First the jpegs are imported using
raster. I intend to compile the images into a RasterStack and specify a window within each image for the analysis, e.g.
rasterlist <- list.files('test', full.names=TRUE) # list of files to make rasterstack
test_stack <- stack(rasterlist) # stack raster layers
#define the crop extent
cropbox <-c(200,1280,500,900) # (`xmin`, `xmax`, `ymin` , `ymax`)
test_cr <- crop(test, cropbox) #crop the raster
I am looking for a robust dissimilarity measure to compare all of the images in the stack to a reference image using histograms. The more threads I read the more metrics I come across as suggestions! This SO thread provides a good starting point.
The jpeg pixels have 256 values when unbinned. My understanding is the Kolmogorov-Smirnov distance is an appropriate measure in this case, or chi-squared distance if the data are binned (which may be necessary to improve computation speed).
Several discussions on this topic recommend Wasserstein or Earth Movers Distance (EMD) but when I try using this (package transport) on a pair of test images (each 1080x250 pixels) I get an error msg (apparently my 16GB of RAM is not nearly enough!):
# first need to convert raster to a matrix then to object type pgrid
testmat <- as.matrix(test_cr2)
testmat2 <- as.matrix(test_cr3)
p1 <- pgrid(testmat)
p2 <- pgrid(testmat2)
wasserstein(p1,p2,p=1) # calculate EMD
Error: cannot allocate vector of size 271.6 Gb
I have had more success with HistogramDistance from the HistogramTools package, e.g.

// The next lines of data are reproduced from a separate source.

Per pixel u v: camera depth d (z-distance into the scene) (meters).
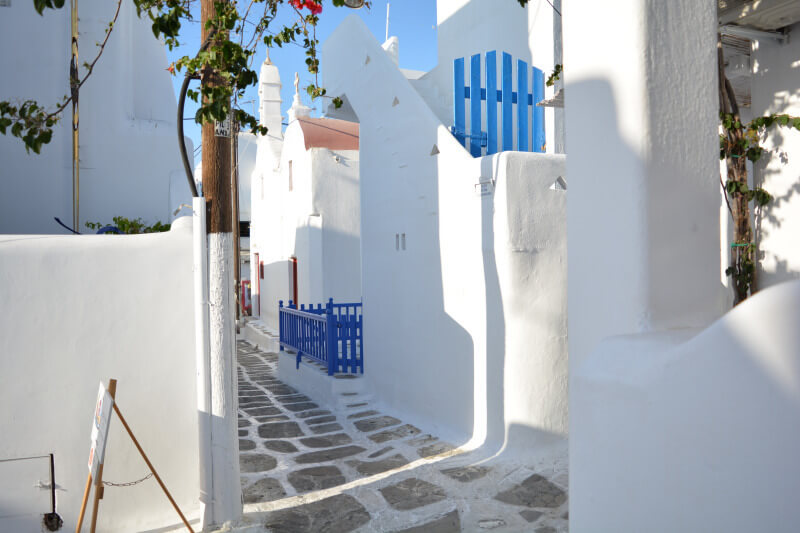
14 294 4.33
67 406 4.48
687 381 2.35
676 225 3.07
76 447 4.50
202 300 4.80
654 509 2.50
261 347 16.47
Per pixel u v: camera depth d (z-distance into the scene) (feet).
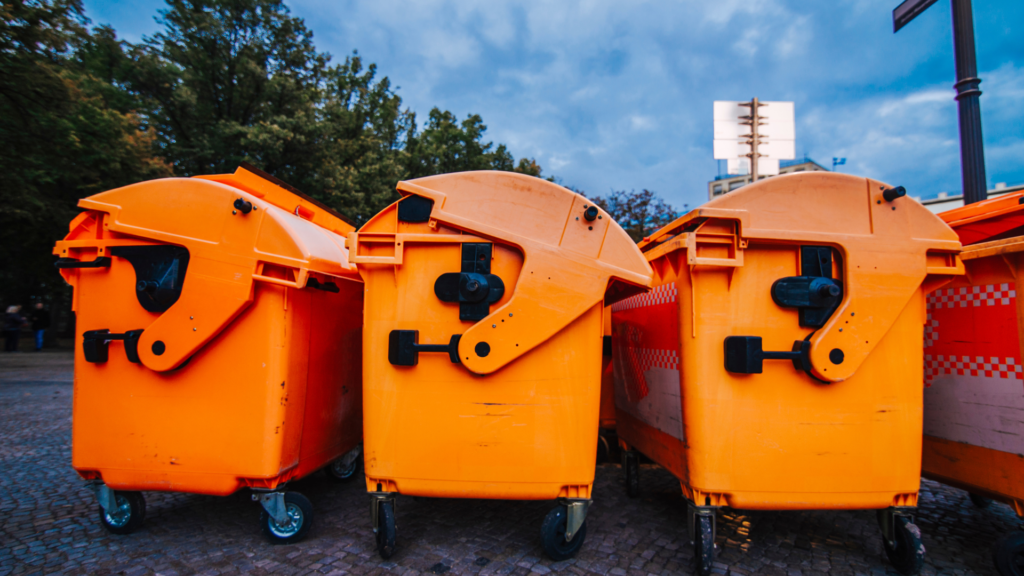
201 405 8.90
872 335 8.09
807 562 8.94
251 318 8.83
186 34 52.39
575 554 9.09
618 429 13.03
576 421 8.50
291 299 9.07
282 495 9.16
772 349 8.28
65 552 9.02
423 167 93.56
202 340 8.66
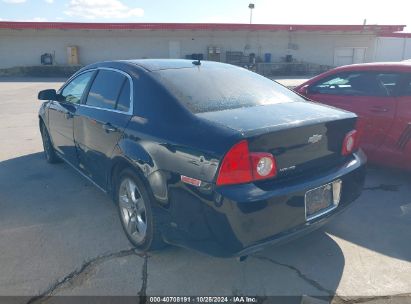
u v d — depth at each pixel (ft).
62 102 15.43
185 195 8.57
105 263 10.11
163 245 10.15
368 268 9.86
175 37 99.60
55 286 9.18
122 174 10.73
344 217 12.72
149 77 10.63
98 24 92.94
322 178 9.05
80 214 13.04
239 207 7.73
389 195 14.46
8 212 13.24
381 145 15.52
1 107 38.50
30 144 22.65
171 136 9.06
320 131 9.17
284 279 9.43
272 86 12.05
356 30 100.12
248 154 7.93
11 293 8.92
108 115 11.57
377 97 15.57
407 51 123.13
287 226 8.41
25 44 95.61
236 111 9.51
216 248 8.33
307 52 104.99
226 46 101.86
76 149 14.25
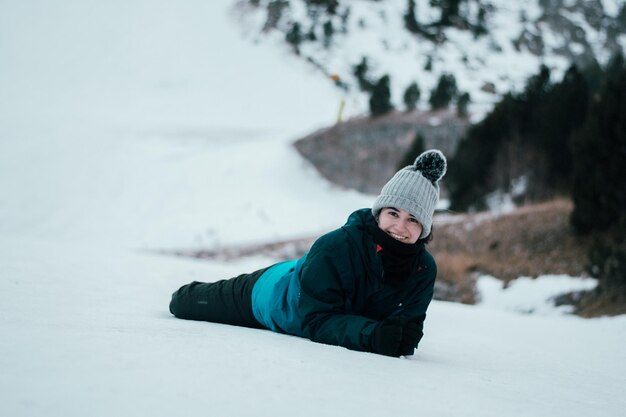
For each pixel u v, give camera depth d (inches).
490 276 513.3
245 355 69.2
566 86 685.3
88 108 1851.6
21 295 124.2
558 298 438.6
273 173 1342.3
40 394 45.3
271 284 109.3
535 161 719.1
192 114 1870.1
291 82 2010.3
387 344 87.2
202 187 1274.6
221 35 2292.1
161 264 308.8
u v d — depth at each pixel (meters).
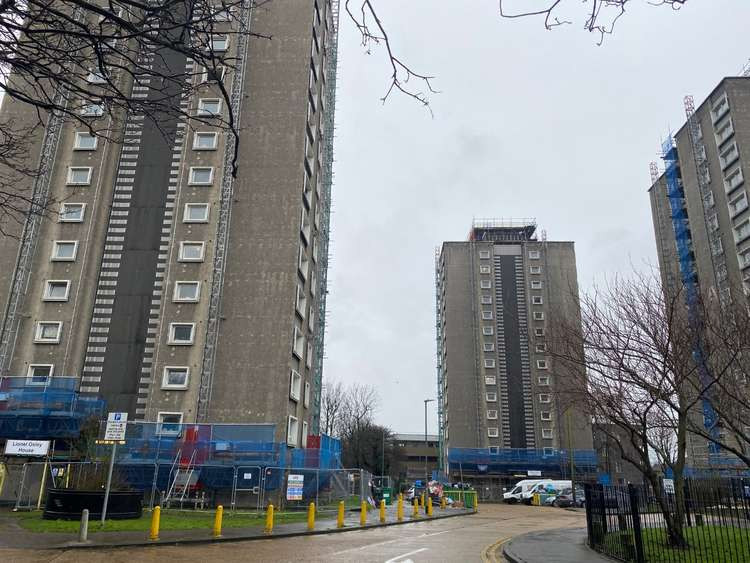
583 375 18.00
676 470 15.24
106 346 36.12
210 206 37.66
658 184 80.06
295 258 36.88
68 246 37.31
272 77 40.88
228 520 22.50
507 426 77.12
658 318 16.50
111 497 21.05
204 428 31.33
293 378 36.41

# HistogramDistance requires 2 histogram objects with same bucket boundaries
h1 <- hist(test_cr2, breaks=seq(0,256,by=8))
h2 <- hist(test_cr3, breaks=seq(0,256,by=8))
minkowski.dist(h1, h2, 1) # 1 = manhattan dist
But I can find little information about the relative merits of the 4 different similarity metrics that HistogramDistance uses:
The minkowski.dist function computes the Minkowski distance of order p between two histograms. p=1 is the Manhattan distance and p=2 is the Euclidean distance.
The intersect.dist function computes the intersection distance of two histograms, as defined in Swain and Ballard 1991, p15. If histograms h1 and h2 do not contain the same total of counts, then this metric will not be symmetric.
The kl.divergence function computes the Kullback-Leibler divergence between two histograms.
The jeffrey.divergence function computes the Jeffrey divergence between two histograms.
Is Minkowski distance suited to my purpose? And if so which is better, manhattan or euclidean distance?
I can find no actual examples of any of these methods being implemented for histogram similarity in R.
Firstly, I'm after advice on which are the most useful methods that are relatively easy to implement in R for a large dataset (thousands of histograms).
Secondly, examples of any of these methods implemented in R for histogram comparison. (I can't find any relevant code online).